Your state organization and groups such as the ADA Council on Dental Benefit Programs, the Academy of General Dentistry Dental Care Council, and the American Academy of Periodontology Third Party Manager should be contacted when problems occur with utilization review. They may have input to help you, or, at the very least, they may be able to add your complaint to a list.

Use up-to-date, CDT-3, 2000 procedure codes. Carriers that have not converted to the new codes yet may still be using CDT-2 or CDT-1 codes ... or they may even have their own codes for certain procedures. If you already know that the carrier uses a certain code for a procedure you have performed, it is permissible to use that code. If in doubt, always use the CDT-3 code.

Keep in mind that many carriers are on the alert for certain "problem" codes that they consider to be routinely overutilized, such as sealants billed as restorations. (Be aware that the CDT-3 has changed the D1351 sealant-code description to include mechanically prepared enamel surfaces.)

Let your patients know in advance that they may expect negative Explanation of Benefits (EOB) forms from their insurance carriers. If none arrive, so much the better. Explain that the insurance/dentist and insurance/patient relationships are often adversarial and that negative issues come up often. Let patients know that you are on their side. That means you need to keep the lines of communication open!

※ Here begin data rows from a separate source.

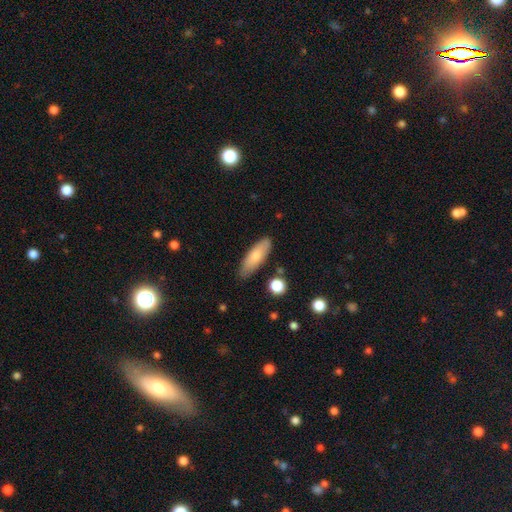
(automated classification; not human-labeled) The model was most divided on "how rounded": in between: 58%, cigar-shaped: 40%, round: 2%. More confident: merging — none (80%); smooth or featured — smooth (73%).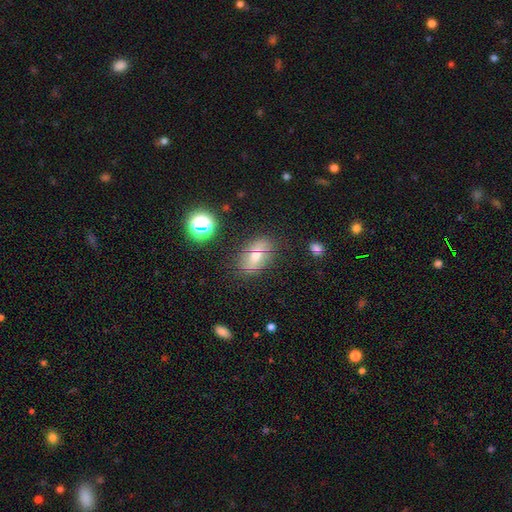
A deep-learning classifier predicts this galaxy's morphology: Smooth or featured? Predicted: smooth (p=0.49). Merging? Predicted: none (p=0.74).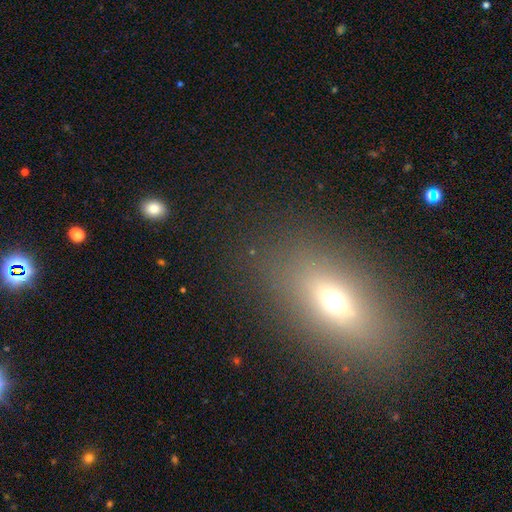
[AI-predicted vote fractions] Overall: smooth (56%; star or artifact 24%). How rounded: in between (68%). Merging: none (84%).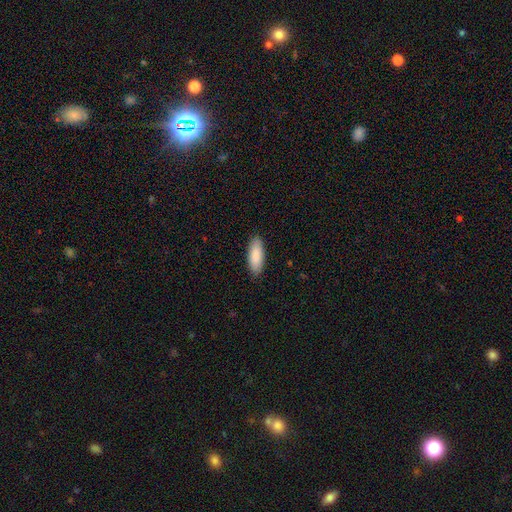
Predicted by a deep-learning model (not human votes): smooth-or-featured: smooth: 89% | featured or disk: 6% | star or artifact: 5%
  how-rounded: in between: 74% | cigar-shaped: 24% | round: 1%
  merging: none: 88% | minor disturbance: 9% | major disturbance: 2% | merger: 1%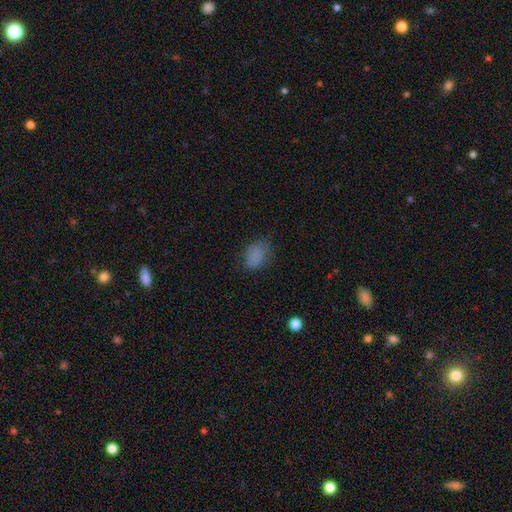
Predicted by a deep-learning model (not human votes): Smooth or featured? Predicted: smooth (p=0.80). How rounded? Predicted: in between (p=0.80). Merging? Predicted: none (p=0.64).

Document... document... document!

Although it seems obvious and is already a part of quality, comprehensive dental care, detailed documentation in the patient record is your single best defense for treatment and/or utilization issues. The expense in time needed for good recordkeeping is well worth it because it fulfills both your patient's perception of your professionalism and provides you with personal protection.

Be relentless in making sure that records (whether paper or computer) are clear and that they include all of the information pertaining to patient treatment. At a minimum, your records should include these items:

  • A detailed medical-history form with space for updating it regularly
  • An initial data-collection and treatment-recommendations form that details existing conditions, pathology, and a treatment plan for each tooth
  • A comprehensive periodontal-exam form that can be easily updated
  • A detailed schedule of treatment showing what will be done at each appointment
  • Appropriate informed-consent forms signed by the patient
  • Meticulous progress notes detailing each appointment
  • Diagnostic-quality radiographs
  • A written treatment estimate and financial agreement

It also is helpful to have a patient financial and personal information form and photos of problematic conditions, such as cracked teeth, undermined cusps, and fractures.